Doing SEO audits is a key step in your online marketing activities. Without proper audits, you never know what you’re doing, and how your activities affect your website.
But, doing a proper SEO audit takes time, and a lot of attention to details. As I’m working through an SEO audit for a site that has over 1.000.000 monthly visitors regularly I noticed a data discrepancy that at first led me to think that I’m onto something very interesting.
The case in point is that for the keyword ranking audit based on data from Webmaster Tools (or Google Search Console for the youngsters out there) you should always use data visualization, even if it’s simple charts that you won’t use in your SEO report. Visualizing numbers can help you tremendously in spotting trends (or problems) in the data.
I downloaded the table (keywords, CTR, clicks, impressions, position), “all” 1000 of them (note to google: c’mon folks, don’t be stingy with kw data, we know you have it all!). I started working with the data and started visualizing some key issues to help me with the report for the client. When I visualized the Clicks/Impressions per SERP Position (Graph 2 in the image above) I noticed something very peculiar. It absolutely trumps the Impression count of any other SERP position. Here’s the chart for the table:
With so many impressions you’d think that the clicks count would follow the same ratio as with other SERP locations, and if that was the case we’d be on a road to discovery of a keyword group that could drastically improve the total traffic of the site. All we’d need to do is put all the guns pointing at that keywords group and build content that targets those keywords. If we can rank #6 and get 82.000 impressions, we can definitely push those keywords to #1 and get up to a million impressions. We could fix the CTR with metadescription and title rework, so no big deal.
And here is the key difference between a proper data interpretation and wishful thinking: when working with averages you want to factor-in data pollution. This data pollution can be human error, or software error. Regardless of the cause, proper data analysis requires thinking. If something jumps off so much, it’s either something nasty, or something completely wrong with the data. You may want to jump to a conclusion that you’ve discovered a gem of an SEO advice for your client, but if things look too good to be true, they probably aren’t.
I sifted through the list of keywords and found a single keyword that got 60.000 impressions, but only 23 clicks. That’s a CTR of 0.04%. We couldn’t stink so much at CTR even if we tried to for a keyword that ranks #6. I checked the ranking for this keyword (yes, a single word, not a keyphrase) and it turns out that the site does rank for variants/keyphrases, but not for the specific keyword. And it’s definitely not #6. The high positions for the keyword were dedicated to Websters and other dictionaries.

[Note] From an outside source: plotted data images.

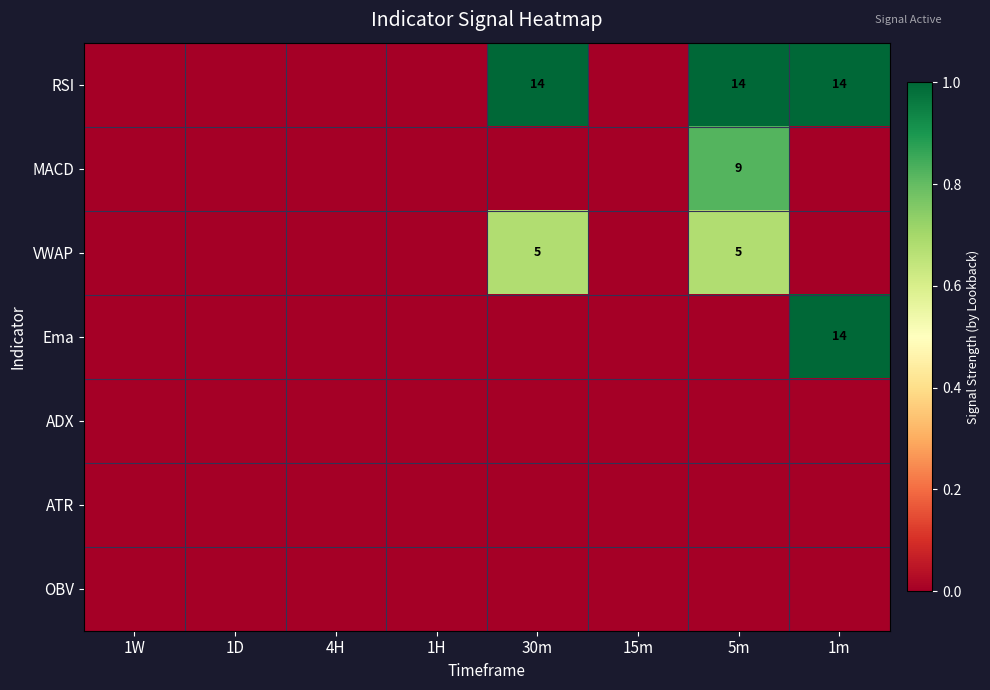

Is it true that VWAP equals 5 at 30m?

True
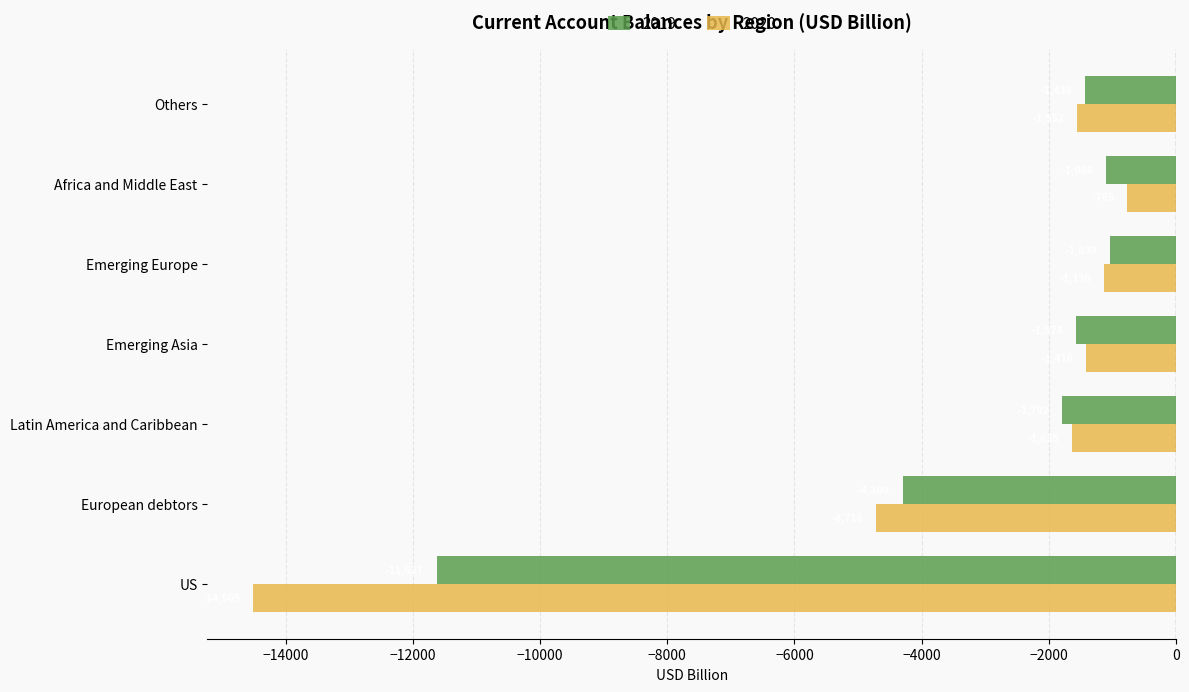

What is the sum of the 2019 values at US and Africa and Middle East?

-12725.4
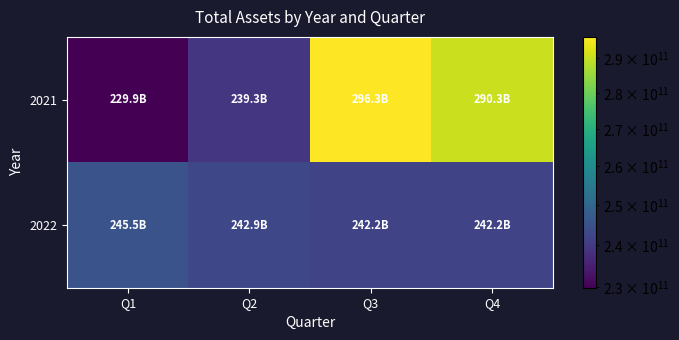

Which series has the largest total across all categories?

2021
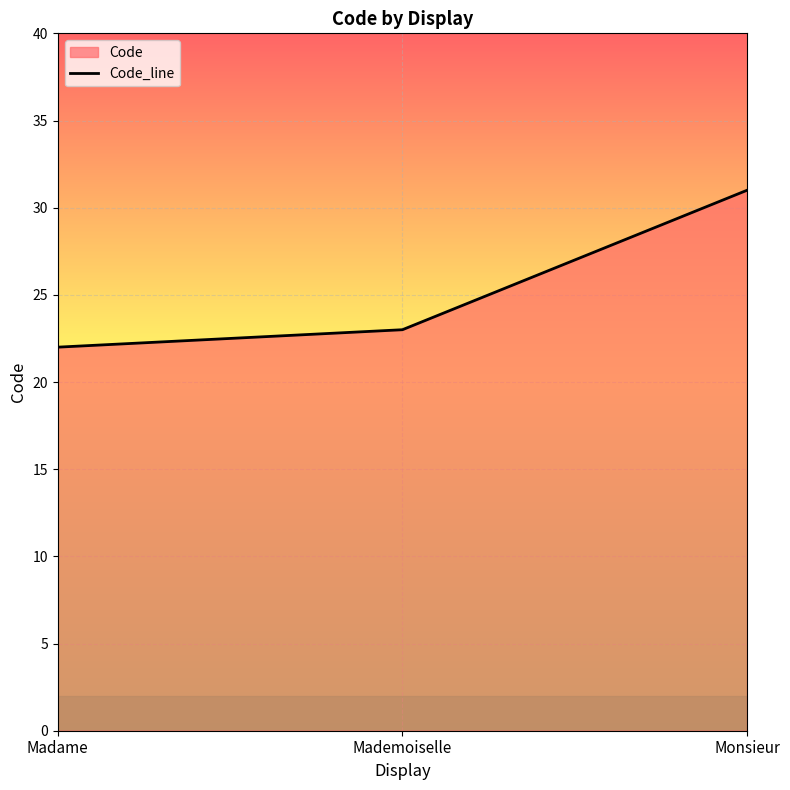

List the labels in order of value, largest first.

Monsieur, Mademoiselle, Madame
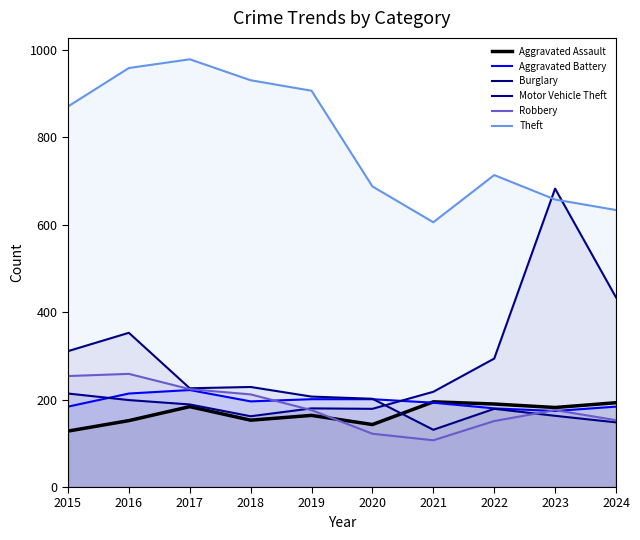

What is the approximate value of Robbery at 2020, to the nearest 5?

120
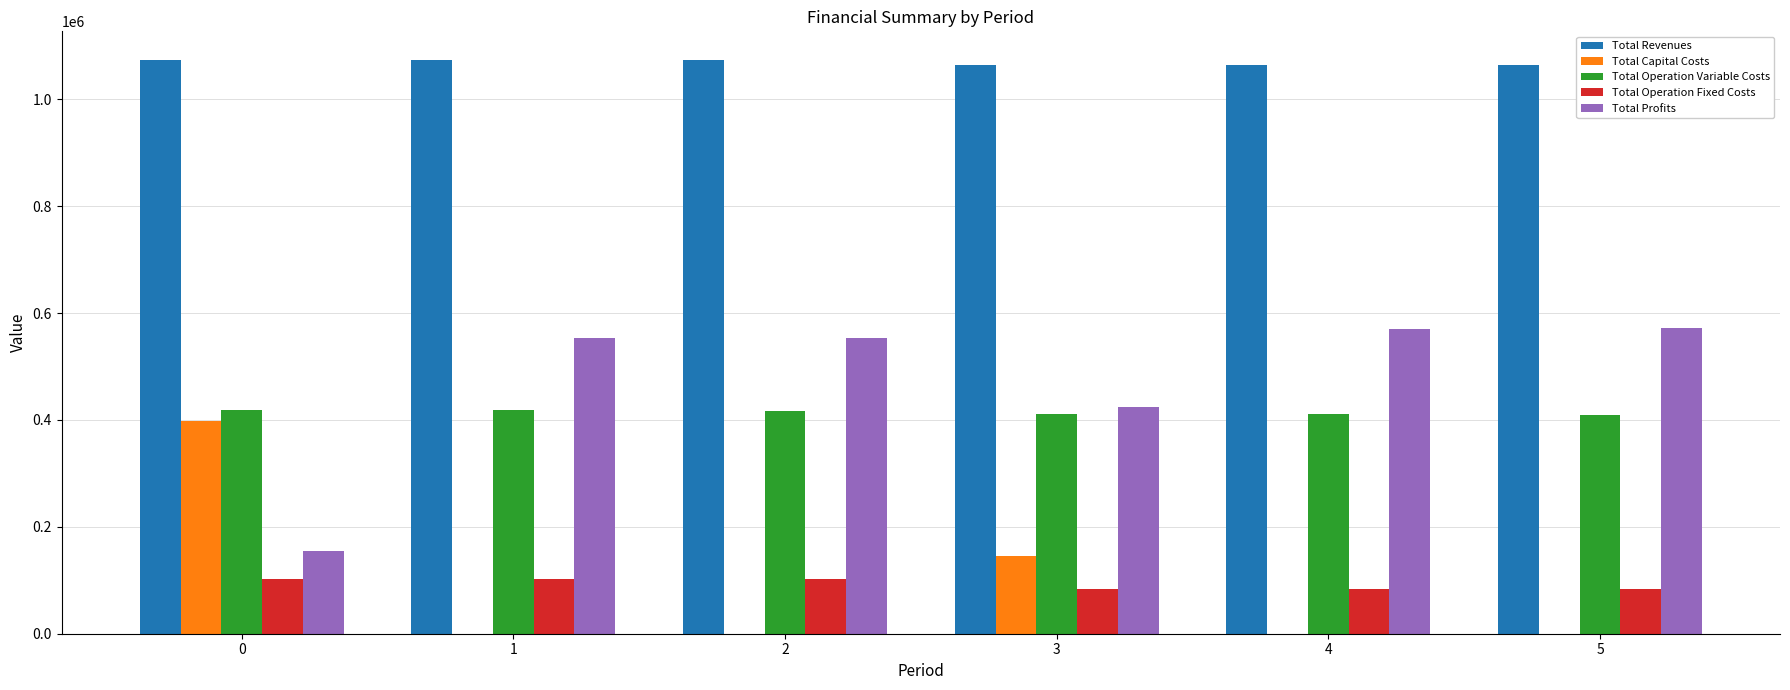

What is the maximum value shown in the chart?

1073402.8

I then sifted through the data in Google Search Console (simple CTRL+F does the trick) and realized that this keyword is nowhere to be found in the Console. And this was another eyebrow moment: Console doesn’t show the keyword at all in all those 1000 keyphrases, while I do get it in the exported CSV list of 1000 words. Weird.
Turns out, we’re not up to a gem of a traffic flood anytime soon. Turns out that what started as a “man this is too good to be true” and ended up with a “yeah, this isn’t true, it’s just data pollution case”. It turns out that in fact, SERP #6 is just average in numbers.
How to avoid data pollution problems?
The simplest way is to cut out the extremes. This is a standard procedure used from average population age to average profits. What you do is you take out the top few percent and the bottom few percent of the data set, and just ignore them. In my case, I’d cut out the top 1% and the bottom 1% of the data set and just ignore the keywords and posts that got enormous CTR, provided of course that the ignored data is obviously on a completely different level from the next most clicked item, be it a keyword or URL. If all other top performing keywords also gained 60.000 impressions then it is clear that we are not talking about a fluke in the data. The context clearly shows that those clicks count or impressions are really legitimate number. But as the next top performer was below 7.000 impressions and with a reasonable CTR, it was obvious that keeping the keyword that brought 60.000 impressions is statistically an invalid data set.
The second simple approach that I’ve hinted already is to sort by CTR and Ranking. Why? Because if a keyword or URL has low ranking and low CTR you are not really getting any value from that data. Look for any sort of big jumps in CTR. If the average CTR is say 5%, and then you see a keyword or URL that gets 95%, there’s clearly something to look into. It may turn out that it’s a legitimate number, but usually big jumps like this can be a simple data issue than an actual valuable data set.
The third, and most important thing: Let the numbers speak to you! If your website is aimed at a single topic, it is serving more or less a single (however incoherent) target audience and people will usually behave predictably, so the numbers will also be similar and predictable. You can’t really expect that your site would rank higher than Websters for a noun.
These key things can save your SEO audit. And as you may know, doing a proper SEO audit takes 20-40 hours on average. Confusing data pollution like the one from my example can make that 40 hours as good as wasted time, and more importantly, you’ll be taken down a road of doing things based on faulty data because you jumped to conclusions too soon.